When the Thunder built up an 8 or 9 point lead on Sunday going into the 4th, it still felt like the Spurs were in the drivers seat, because they can always get good shots that other teams can’t. And then it happened. Parker made a layup. Gary Neal hit a couple threes. And Manu took over, slicing up the Thunder D, finding people for open shots, and hitting layups. The Spurs scored 39 points in the 4th, and nearly all of them looked easy. The Spurs beat a great Thunder team with bad shooting by Duncan and Parker. And it seemed like a foregone conclusion at times.
These Spurs, win or lose, are probably the best Spurs team of the Duncan-Popovich era. They’ve won 4 times, but they have never been able to score and defend like they do now. They used to prevail because Duncan was better than whoever the other team had. Now they prevail because they are just better than the other team. Duncan has been reduced to what some call a very good role player, and yet he is putting up the same per 36 numbers he has put up for his entire career. He has lost some endurance sure, but in the playoffs he has a 25 PER in 32 minutes per game. Manu is as good as ever, Parker is having arguably his best season, and their teamwork has never been better.
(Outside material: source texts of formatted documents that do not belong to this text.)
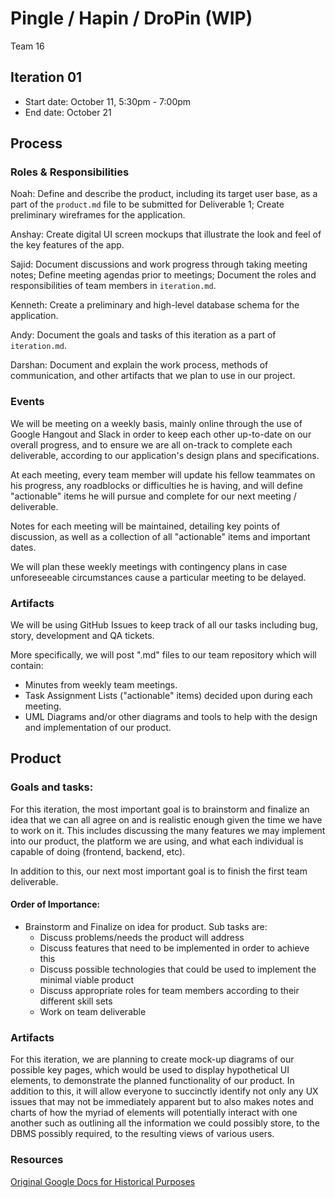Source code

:# Pingle / Hapin / DroPin (WIP)
Team 16

## Iteration 01

 * Start date: October 11, 5:30pm - 7:00pm
 * End date: October 21

## Process

### Roles & Responsibilities

Noah: Define and describe the product, including its target user base, as a part of the `product.md` file to be submitted for Deliverable 1; Create preliminary wireframes for the application.

Anshay: Create digital UI screen mockups that illustrate the look and feel of the key features of the app.

Sajid: Document discussions and work progress through taking meeting notes; Define meeting agendas prior to meetings; Document the roles and responsibilities of team members in `iteration.md`.

Kenneth: Create a preliminary and high-level database schema for the application.

Andy: Document the goals and tasks of this iteration as a part of `iteration.md`.

Darshan: Document and explain the work process, methods of communication, and other artifacts that we plan to use in our project.

### Events

We will be meeting on a weekly basis, mainly online through the use of
Google Hangout and Slack in order to keep each other up-to-date on our overall
progress, and to ensure we are all on-track to complete each deliverable,
according to our application's design plans and specifications.

At each meeting, every team member will update his fellow teammates on his
progress, any roadblocks or difficulties he is having, and will define
"actionable" items he will pursue and complete for our next meeting / deliverable.

Notes for each meeting will be maintained, detailing key points of discussion,
as well as a collection of all "actionable" items and important dates.

We will plan these weekly meetings with contingency plans in case unforeseeable
circumstances cause a particular meeting to be delayed.

### Artifacts

We will be using GitHub Issues to keep track of all our tasks including bug, story, development and QA tickets.

More specifically, we will post ".md" files to our team repository which will contain:
 * Minutes from weekly team meetings.
 * Task Assignment Lists ("actionable" items) decided upon during each meeting.
 * UML Diagrams and/or other diagrams and tools to help with the design and implementation of our product.

## Product

### Goals and tasks:

For this iteration, the most important goal is to brainstorm and finalize an idea that we can all agree on and is realistic enough given the time we have to work on it. This includes discussing the many features we may implement into our product, the platform we are using, and what each individual is capable of doing (frontend, backend, etc).

In addition to this, our next most important goal is to finish the first team deliverable.

#### Order of Importance:

 * Brainstorm and Finalize on idea for product. Sub tasks are:
   * Discuss problems/needs the product will address
   * Discuss features that need to be implemented in order to achieve this
   * Discuss possible technologies that could be used to implement the minimal viable product
   * Discuss appropriate roles for team members according to their different skill sets
   * Work on team deliverable

### Artifacts

For this iteration, we are planning to create mock-up diagrams of our possible key pages, which would be used to display hypothetical UI elements, to demonstrate the planned functionality of our product. In addition to this, it will allow everyone to succinctly identify not only any UX issues that may not be immediately apparent but to also makes notes and charts of how the myriad of elements will potentially interact with one another such as outlining all the information we could possibly store, to the DBMS possibly required, to the resulting views of various users.

### Resources

[Original Google Docs for Historical Purposes](https://docs.google.com/document/d/1OYAroTSgMiLIGQLJKq1drYYsi1uI5GadhCo3lpJ4oeI/edit?usp=sharing)
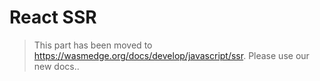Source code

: # React SSR

> This part has been moved to  <https://wasmedge.org/docs/develop/javascript/ssr>. Please use our new docs..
Popovich won his 2nd Coach of the Year award and it was probably his best performance ever. No coach has ever been so good at getting the most out of every single player. He’s the most effective coach in the league, and arguably of all time (an argument I would make). Every single player on the Spurs knows their role and plays it perfectly, it’s both beautiful and scary to watch.
The Spurs might not win. Sometimes things don’t go your way. Fouls could go against them, Durant/Westbrook could have a fantastic shooting series, Lebron and Wade could have the series of their lives in the finals. It could all happen. But throw out the footnotes. If the Spurs win it’s because they were the best team, and if any team beats them, then they sure earned the title. The one exception is if Miami manages to give the Spurs a close series even without Bosh, then you could make the argument. But as of now, the only injury that should create a “footnote title” is a Spurs injury, because they really are unfathomably good.